Jain Neeraj, Singh Vikram, Hedau Suresh, Kumar Suresh, Daga Mradul K, Dewan Richa, Murthy Nandagudi S, Husain Syed A, Das Bhudev C
Division of Molecular Oncology, Institute of Cytology and Preventive Oncology, I-7, Sector-39, Noida, 201301, India.
Chest. 2005 Dec;128(6):3999-4007. doi: 10.1378/chest.128.6.3999.
Infection with specific high-risk HPV types 16 and 18 and polymorphism of p53 codon 72 has been strongly associated with the genesis of various neoplasms in humans, but such study in lung cancer is limited and the results are controversial. In India, the role of these two factors has been strongly implicated in cervical and other cancers, but the occurrence of HPV or p53 codon 72 polymorphism has not been examined in lung cancer, which is the most common cause of cancer-related death in India.
A total of 40 tumor biopsy specimens from advanced lung cancer patients and blood samples from 40 matching control subjects were obtained for the analysis of high-risk HPV types 16 and 18 infection and p53 codon 72 polymorphism by polymerase chain reaction.
Only HPV type 18 was detected in 5% (2 of 40 lung cancer patients), but no other HPV could be detected. A significantly increased frequency of Arg/Arg homozygotes was observed in patients with advanced lung cancer when compared to that of control subjects (p = 0.004; odds ratio, 5.13; 95% confidence interval, 1.59 to 17.26). However, no significant correlation could be made between p53 polymorphism and different clinical stages, except for advanced stage IV patients, who showed a higher proportion of Arg/Pro heterozygous genotype.

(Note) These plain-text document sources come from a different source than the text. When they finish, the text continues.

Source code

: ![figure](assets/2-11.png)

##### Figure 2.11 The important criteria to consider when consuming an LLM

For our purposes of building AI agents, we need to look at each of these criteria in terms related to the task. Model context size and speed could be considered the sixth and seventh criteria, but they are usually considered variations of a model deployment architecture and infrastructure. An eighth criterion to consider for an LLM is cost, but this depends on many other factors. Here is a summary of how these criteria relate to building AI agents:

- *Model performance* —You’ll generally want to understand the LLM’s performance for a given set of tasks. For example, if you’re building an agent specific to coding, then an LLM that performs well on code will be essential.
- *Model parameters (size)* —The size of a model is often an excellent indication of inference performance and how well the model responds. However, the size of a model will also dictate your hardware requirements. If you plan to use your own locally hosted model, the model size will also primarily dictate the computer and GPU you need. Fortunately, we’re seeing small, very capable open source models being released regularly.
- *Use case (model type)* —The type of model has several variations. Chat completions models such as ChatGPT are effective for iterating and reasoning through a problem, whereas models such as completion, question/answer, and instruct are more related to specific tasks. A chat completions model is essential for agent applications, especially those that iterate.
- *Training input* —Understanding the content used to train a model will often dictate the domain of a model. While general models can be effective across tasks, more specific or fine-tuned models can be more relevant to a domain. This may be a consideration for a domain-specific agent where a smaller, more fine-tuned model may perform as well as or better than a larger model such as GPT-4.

HPV detected in a small proportion of lung cancer patients in India demonstrated an exclusive prevalence of HPV type 18, and there was a significantly higher frequency of p53 Arg/Arg genotype when compared to that of control subjects. Observation of a shorter duration of symptoms (< or = 4 months) in as many as 78% (seven of nine stage IV patients) with Arg/Pro genotype may be an indication that lung cancer patients with the heterozygous p53 genotype are more susceptible to early progression.
特定高危人乳头瘤病毒16型和18型感染以及p53基因第72密码子多态性与人类多种肿瘤的发生密切相关,但肺癌方面的此类研究有限且结果存在争议。在印度,这两个因素在宫颈癌和其他癌症中作用显著,但在肺癌中HPV感染情况或p53基因第72密码子多态性尚未得到研究,而肺癌是印度癌症相关死亡的最常见原因。
共获取40例晚期肺癌患者的肿瘤活检标本以及40例匹配对照者的血液样本,通过聚合酶链反应分析高危人乳头瘤病毒16型和18型感染及p53基因第72密码子多态性。
仅在5%(40例肺癌患者中的2例)检测到HPV 18型,未检测到其他HPV类型。与对照者相比,晚期肺癌患者中Arg/Arg纯合子频率显著增加(p = 0.004;优势比,5.13;95%置信区间,1.59至17.26)。然而,除了晚期IV期患者显示出较高比例的Arg/Pro杂合基因型外,p53多态性与不同临床分期之间无显著相关性。
在印度一小部分肺癌患者中检测到的HPV显示仅HPV 18型流行,与对照者相比,p53 Arg/Arg基因型频率显著更高。在多达78%(9例IV期患者中的7例)具有Arg/Pro基因型的患者中观察到症状持续时间较短(≤4个月),这可能表明p53杂合基因型的肺癌患者更易早期进展。